Thursday, March 7, 2013

He was not thinking of politics, just whether or not a book spoke to him

From Reading Wuthering Heights in Kenya by Helen Rittelmeyer.

Do children have to read about characters only like themselves as some activists claim? This vignette offers a contrafactual.
The trouble is figuring out which books will appeal across cultural boundaries. Philip Roth, Edith Wharton, and Louis Auchincloss could all be called regional authors, but I wouldn’t want to assume that their appeal is only regional. (Though Philip Roth obviously isn’t a hit in Sweden—yet.) It is difficult to predict whether a book will pall when it leaves its home borders. The only real way to know is to try it.

The novelist James Ngugi (who now goes by his Kikuyu name Ngugi wa Thiong’o) was educated in colonial Kenya, first at a mission school, then a village school, then a British-style boarding school for black students. His memoir of his schooldays, released two months ago, tells of his attempt to read every book in his boarding school library—not a strange ambition for a boy who would grow up to be a Nobel contender. Almost all of the books were written by white European authors. This alienated him in some cases, but by no means all:

Good: Three Men in a Boat; Wuthering Heights (“the winds of the Yorkshire moors reminded me of the frosty winds in Limuru in July”); Tolstoy’s childhood memoirs; A Midsummer Night’s Dream (“recalls the magic of African oral tradition”); As You Like It (“I could not help comparing the pairs of exiles in Arden to my brother, Good Wallace,” who had run off to join the Mau Mau); Treasure Island; Sherlock Holmes; Robin Hood; the Grimms; Aesop; Hans Cristian Andersen.

Bad: King Solomon’s Mines (“could not stand without a savage Africa as the background”); With Clive in India; Biggles in Africa (though the other Biggles books were fine); any poem about flowers and seasons (“in Kenya there was sunshine and green life all year round, and flowers were never a thing of surprise”).

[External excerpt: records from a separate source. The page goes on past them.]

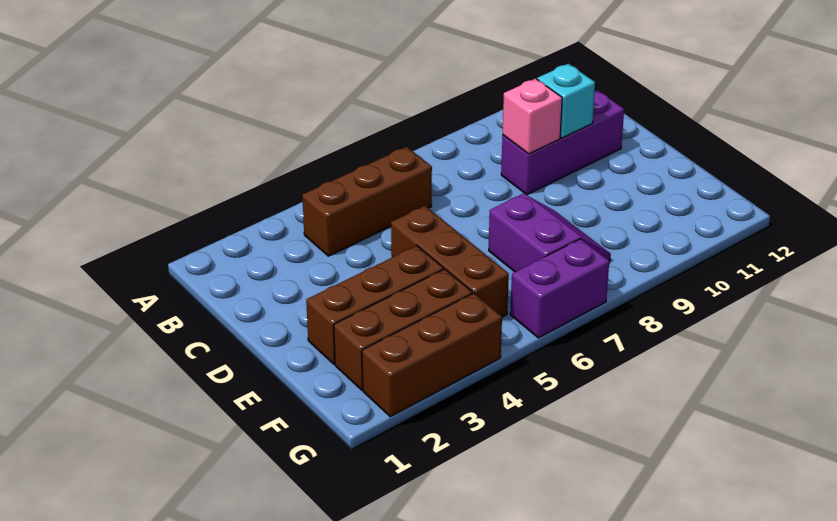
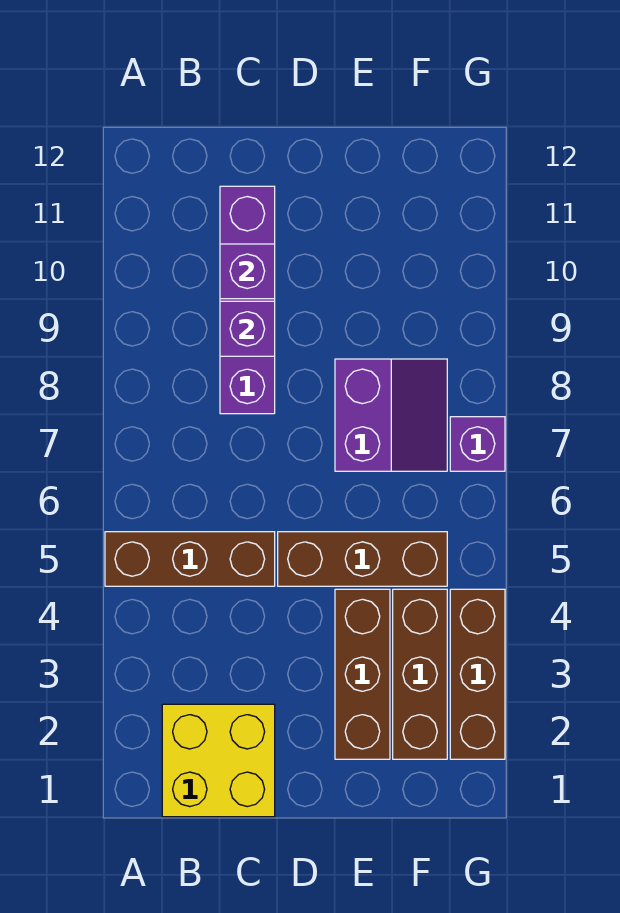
none -> yellow brick B1:C2 level 1
brown brick B4:B6 level 1 -> brown brick A5:C5 level 1
purple brick C9:C11 level 1 -> purple brick C8:C11 level 1
pink brick C9 level 2 -> purple brick C9 level 2
cyan brick C10 level 2 -> purple brick C10 level 2
purple slope E7:F8 level 1 top 7 -> purple slope E7:F8 level 1 top E
purple brick G6:G7 level 1 -> purple brick G7 level 1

The breadth of his taste is probably disappointing to those who wish he had torn up his library card and proclaimed “These books are irrelevant to me as a black student.” It must also disappoint those who assume that the appeal of great books is always universal. I figured the nature poems of the Romantics would speak to anyone who had ever been outside, so his line about flowers being ho-hum to a Kenyan threw me a bit. But that’s the point—it’s very hard for an outsider to predict what will fall flat and what will resonate. (Three Men in a Boat?)
[snip]
But the opinions in his memoir are those of a teenage boy, which makes them immature but also very honest. He was not thinking of politics, just whether or not a book spoke to him. There are two lessons to be drawn from this: that, contra the canon warriors, sometimes smart people should be taken at their word when they say that a great work of literature just doesn’t speak to their cultural experience; and that this often has very little to do with whether or not the author looks like them.